Da questo punto di vista, sono stati commessi grossi errori secondo lei?
Gli articoli che ho visto finora mi sono sembrati equilibrati, non esagerati, di taglio sufficientemente scientifico (almeno secondo la mia opinione di “profano”).
Nel suo libro “How to create a vegan world”, parla della necessità di creasi “lentamente” un’opinione, ma anche del fatto che ci sono situazioni in cui è necessaria un’accelerazione: crede che questa pandemia sia uno di questi momenti?

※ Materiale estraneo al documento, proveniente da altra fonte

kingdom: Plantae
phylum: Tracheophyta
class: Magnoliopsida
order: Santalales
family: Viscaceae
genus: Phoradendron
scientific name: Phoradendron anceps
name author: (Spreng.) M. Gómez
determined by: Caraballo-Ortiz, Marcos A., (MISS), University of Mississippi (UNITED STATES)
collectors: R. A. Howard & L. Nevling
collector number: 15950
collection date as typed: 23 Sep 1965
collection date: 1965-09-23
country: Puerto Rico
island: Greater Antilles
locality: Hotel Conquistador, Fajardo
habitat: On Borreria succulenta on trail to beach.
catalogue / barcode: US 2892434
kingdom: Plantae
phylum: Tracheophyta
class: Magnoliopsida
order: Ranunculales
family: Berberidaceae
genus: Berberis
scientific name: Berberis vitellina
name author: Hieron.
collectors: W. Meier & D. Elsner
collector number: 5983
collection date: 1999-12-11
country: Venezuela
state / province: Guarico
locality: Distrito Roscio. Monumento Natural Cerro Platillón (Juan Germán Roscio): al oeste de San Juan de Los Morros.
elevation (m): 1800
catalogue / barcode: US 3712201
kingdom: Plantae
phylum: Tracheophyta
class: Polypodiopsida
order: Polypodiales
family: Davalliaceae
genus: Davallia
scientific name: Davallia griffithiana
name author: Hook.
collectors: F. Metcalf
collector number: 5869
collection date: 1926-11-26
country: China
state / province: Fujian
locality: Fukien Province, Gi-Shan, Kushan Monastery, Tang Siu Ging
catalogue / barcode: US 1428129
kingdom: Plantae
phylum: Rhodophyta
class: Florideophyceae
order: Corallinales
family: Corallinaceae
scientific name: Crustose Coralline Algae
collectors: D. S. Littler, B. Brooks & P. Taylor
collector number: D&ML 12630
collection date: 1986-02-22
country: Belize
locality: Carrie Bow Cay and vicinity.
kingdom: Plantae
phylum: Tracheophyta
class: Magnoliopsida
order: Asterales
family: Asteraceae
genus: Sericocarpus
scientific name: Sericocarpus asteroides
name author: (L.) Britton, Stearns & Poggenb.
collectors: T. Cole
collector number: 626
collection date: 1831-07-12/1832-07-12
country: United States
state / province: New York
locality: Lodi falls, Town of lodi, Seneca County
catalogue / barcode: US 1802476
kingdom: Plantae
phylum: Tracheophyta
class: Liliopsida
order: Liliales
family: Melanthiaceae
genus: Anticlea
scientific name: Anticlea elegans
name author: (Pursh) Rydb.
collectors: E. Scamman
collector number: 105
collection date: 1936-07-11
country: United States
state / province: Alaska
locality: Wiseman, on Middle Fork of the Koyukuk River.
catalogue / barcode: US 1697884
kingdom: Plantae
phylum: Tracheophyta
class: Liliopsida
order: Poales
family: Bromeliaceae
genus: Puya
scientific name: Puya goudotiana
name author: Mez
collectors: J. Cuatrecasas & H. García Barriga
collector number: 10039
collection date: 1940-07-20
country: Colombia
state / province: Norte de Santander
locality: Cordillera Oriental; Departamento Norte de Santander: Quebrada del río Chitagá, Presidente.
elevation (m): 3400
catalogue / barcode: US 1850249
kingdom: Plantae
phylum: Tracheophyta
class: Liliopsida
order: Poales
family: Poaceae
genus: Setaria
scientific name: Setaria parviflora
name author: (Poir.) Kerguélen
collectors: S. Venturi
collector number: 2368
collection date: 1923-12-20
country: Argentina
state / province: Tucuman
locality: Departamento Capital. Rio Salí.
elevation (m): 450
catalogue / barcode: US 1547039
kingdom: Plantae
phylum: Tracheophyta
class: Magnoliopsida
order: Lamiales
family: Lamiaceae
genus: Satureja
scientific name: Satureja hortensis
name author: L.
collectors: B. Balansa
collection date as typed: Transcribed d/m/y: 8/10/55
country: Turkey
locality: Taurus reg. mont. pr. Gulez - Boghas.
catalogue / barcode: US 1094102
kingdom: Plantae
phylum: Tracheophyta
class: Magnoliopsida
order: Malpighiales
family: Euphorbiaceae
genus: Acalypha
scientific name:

Continuo a pensare che anche in questo caso, e forse soprattutto in questo caso, dovremmo stare attenti nel nostro modo di pensare e di comunicare. Ma penso anche che sia giusto per noi diffondere il messaggio dei pericoli che lo sfruttamento animale pone rispetto alle pandemie. Sono rimasto anche stupito, ancora una volta, di quanto sfortunatamente la paura sembri essere più potente dell’empatia. Con altre crisi, quando c’è stato un legame più diretto tra il consumo di animali e le infezioni, abbiamo visto che molte persone hanno evitato almeno temporaneamente i prodotti che potevano comportare dei rischi. Personalmente, preferisco parlare di più di argomenti positivi, che hanno a che fare con l’amore, la cura, l’empatia, e non mi piace giocare sulla paura delle persone. Ma questo ci fa riflettere…
Quale consiglio darebbe in questo momento a coloro che sentono l’urgenza di comunicare che fermare lo sfruttamento degli animali è una delle chiavi principali per garantire che gli esseri umani non si trovino più in una situazione simile?
Ecco alcuni consigli che mi vengono in mente a proposito della comunicazione sul tema della connessione tra lo sfruttamento degli animali e la pandemia di coronavirus:
– attenersi ai fatti e non esagerare. Non essere un “vegalomane”. Il veganismo non è la soluzione per tutto e non è mai l’unica soluzione per qualcosa;
– essere compassionevole: bisogna essere consapevoli del fatto che molte persone stanno lottando e non possono permettersi il lusso di preoccuparsi o pensare a ciò che mangiano in questo momento (e forse nemmeno successivamente);
– fare attenzione a non dare la colpa ai cinesi o ad altre persone o nazioni. Le pandemie sono un fenomeno globale, non legato alla geografia o alla cultura;
– essere consapevoli, e forse esplicitare, il proprio essere “di parte” in quanto vegani;
– essere costruttivi: non scrivere per puntare il dito o incolpare qualcuno. Questo è il momento di lavorare insieme in modo costruttivo.